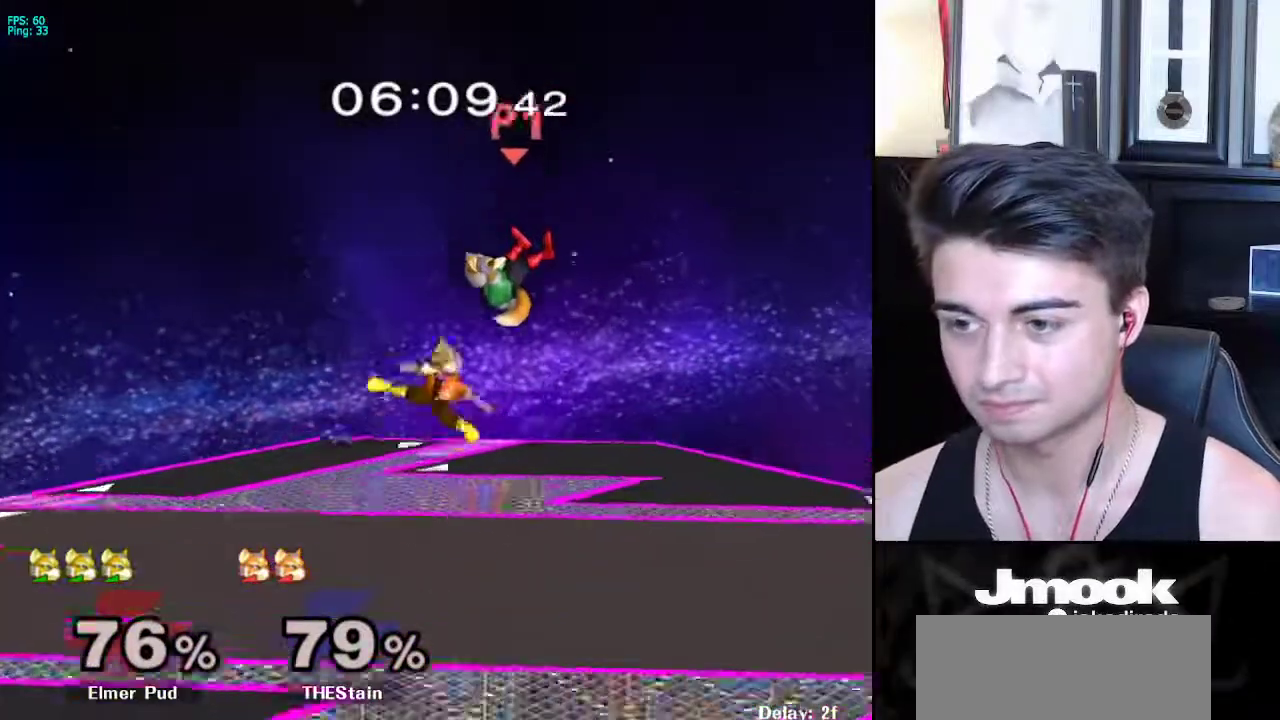
{"buttons": [], "left_stick": "center", "right_stick": "center", "events": [[100, "left_stick", "down"], [183, "left_stick", "left"], [467, "left_stick", "center"]]}
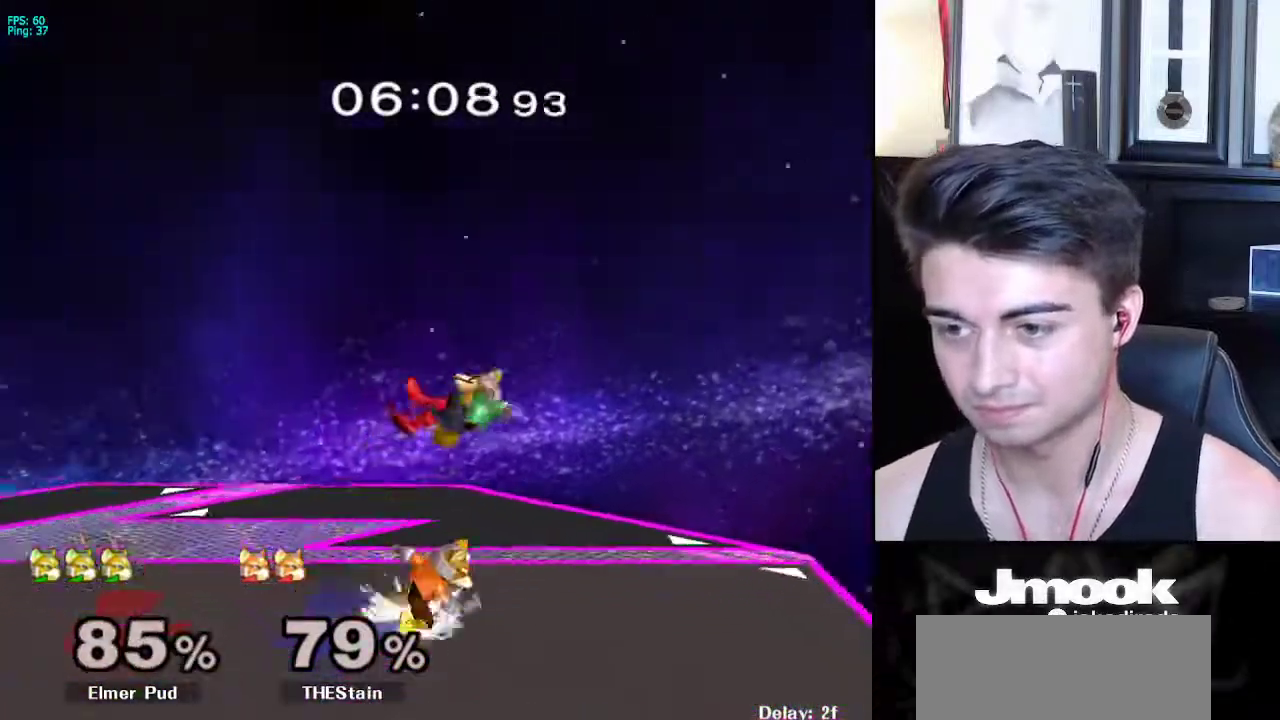
{"buttons": [], "left_stick": "up-left", "right_stick": "center", "events": [[67, "left_stick", "down"], [100, "R1", "down"], [217, "left_stick", "left"], [250, "R1", "up"], [267, "left_stick", "up-left"]]}
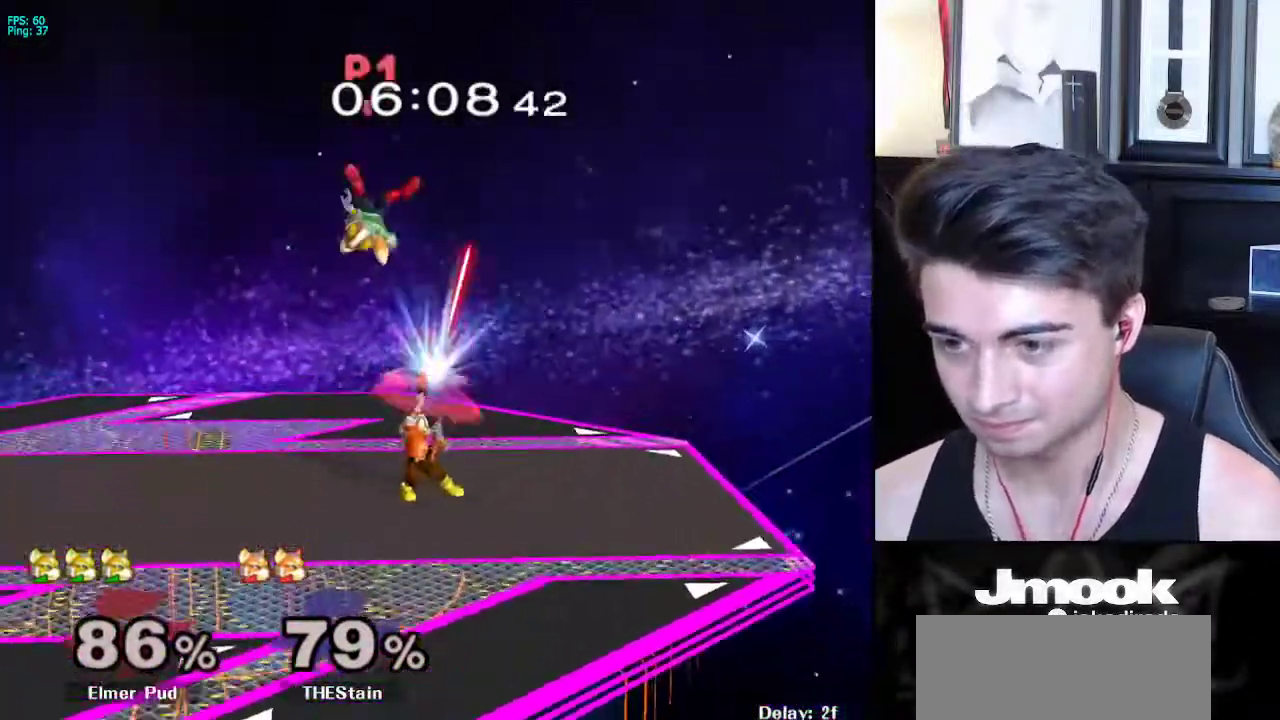
{"buttons": [], "left_stick": "down", "right_stick": "center", "events": [[100, "left_stick", "center"], [400, "left_stick", "down"]]}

—————

#### [TASK GOAL]
When you repeat the lines above, keep them exact and leave out each image they contain.

#### [RESPONSE]
{"buttons": [], "left_stick": "center", "right_stick": "center", "events": [[100, "left_stick", "down"], [183, "left_stick", "left"], [467, "left_stick", "center"]]}
{"buttons": [], "left_stick": "up-left", "right_stick": "center", "events": [[67, "left_stick", "down"], [100, "R1", "down"], [217, "left_stick", "left"], [250, "R1", "up"], [267, "left_stick", "up-left"]]}
{"buttons": [], "left_stick": "down", "right_stick": "center", "events": [[100, "left_stick", "center"], [400, "left_stick", "down"]]}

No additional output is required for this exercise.